Silicon Valley's (increasingly empty) tech offices stand as ghostly monuments to pre-Covid era
The Wall Street Journal's Peter Grant reports that office vacancy rates are rising as the SV slides further away from the tech industry's early pandemic hiring boom—and as more residents are opting to skip the commute and work remotely. Now, companies like Google are increasingly interested in subleasing their office space, leaving landlords desperate and throwing incentives at anyone willing to rent.
Office-vacancy rates in Silicon Valley, which includes the Northern California communities of San Jose, Palo Alto and Sunnyvale, were up to 17% in June from 11% in 2019, according to data firm CoStar Group. In some spots, such as Menlo Park and Mountain View, the rate surpassed 20% this spring, CoStar said.

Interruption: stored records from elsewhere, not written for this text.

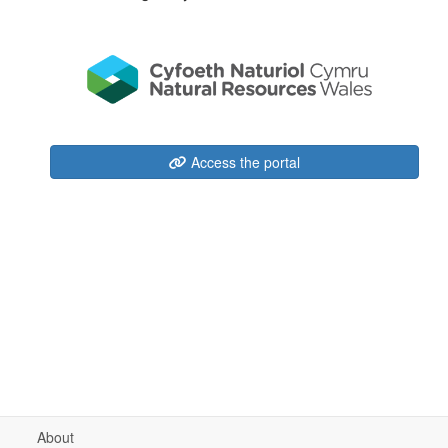
Access the portal
About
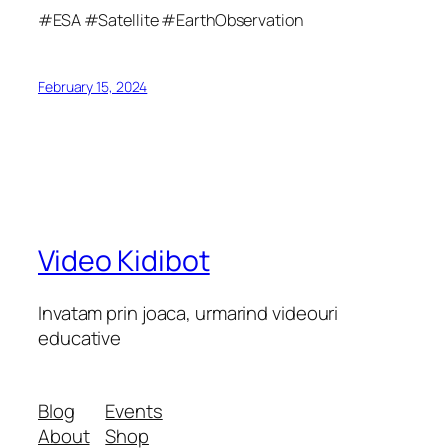
#ESA #Satellite #EarthObservation
February 15, 2024
Video Kidibot
Invatam prin joaca, urmarind videouri
educative
Blog
Events
About
Shop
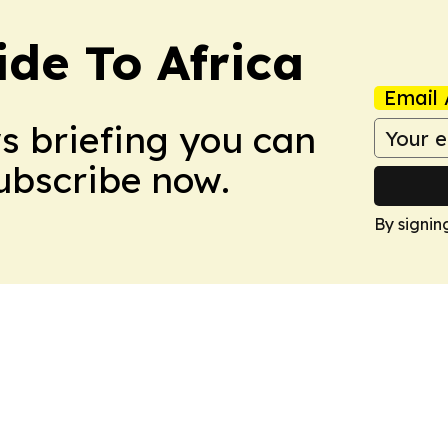
ide To Africa
Email 
ws briefing you can
Subscribe now.
By signin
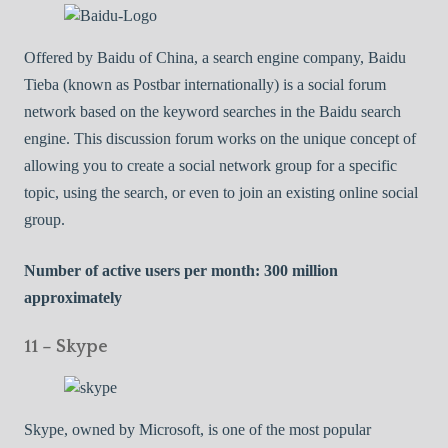
Offered by Baidu of China, a search engine company, Baidu
Tieba (known as Postbar internationally) is a social forum
network based on the keyword searches in the Baidu search
engine. This discussion forum works on the unique concept of
allowing you to create a social network group for a specific
topic, using the search, or even to join an existing online social
group.
Number of active users per month: 300 million
approximately
11 – Skype
Skype, owned by Microsoft, is one of the most popular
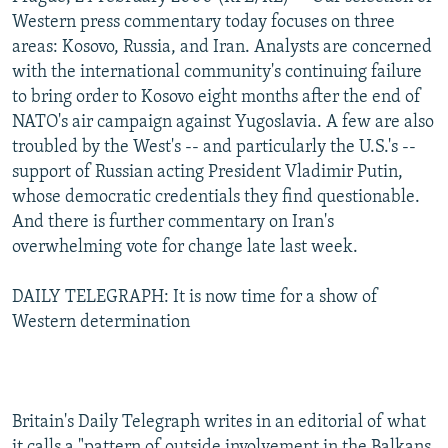
NEWSLETTERS
SERBIA
RFE/RL INVESTIGATES
Western press commentary today focuses on three
areas: Kosovo, Russia, and Iran. Analysts are concerned
PODCASTS
SCHEMES
WIDER EUROPE BY RIKARD JOZWIAK
with the international community's continuing failure
SHARE TIPS SECURELY
SYSTEMA
THE RUNDOWN
MAJLIS
to bring order to Kosovo eight months after the end of
NATO's air campaign against Yugoslavia. A few are also
BYPASS BLOCKING
troubled by the West's -- and particularly the U.S.'s --
ABOUT RFE/RL
support of Russian acting President Vladimir Putin,
whose democratic credentials they find questionable.
CONTACT US
And there is further commentary on Iran's
overwhelming vote for change late last week.
Subscribe
DAILY TELEGRAPH: It is now time for a show of
FOLLOW US
Western determination
Britain's Daily Telegraph writes in an editorial of what
All RFE/RL sites
it calls a "pattern of outside involvement in the Balkans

The level of surplus office space remains below what is available just north in San Francisco, where the vacancy rate has more than tripled from 2019 to more than 25%. But some analysts and investors expect Silicon Valley will narrow the gap because tech companies are going through layoffs and are shedding unwanted floors.
“There’s not a lot of technology demand in the market today,” Douglas Linde, president of office owner Boston Properties, said on the company’s earnings call in April.
Leasing activity at the office tower his company is developing in San Jose has been practically nonexistent. “There are no conversations going on there,” he said on the call.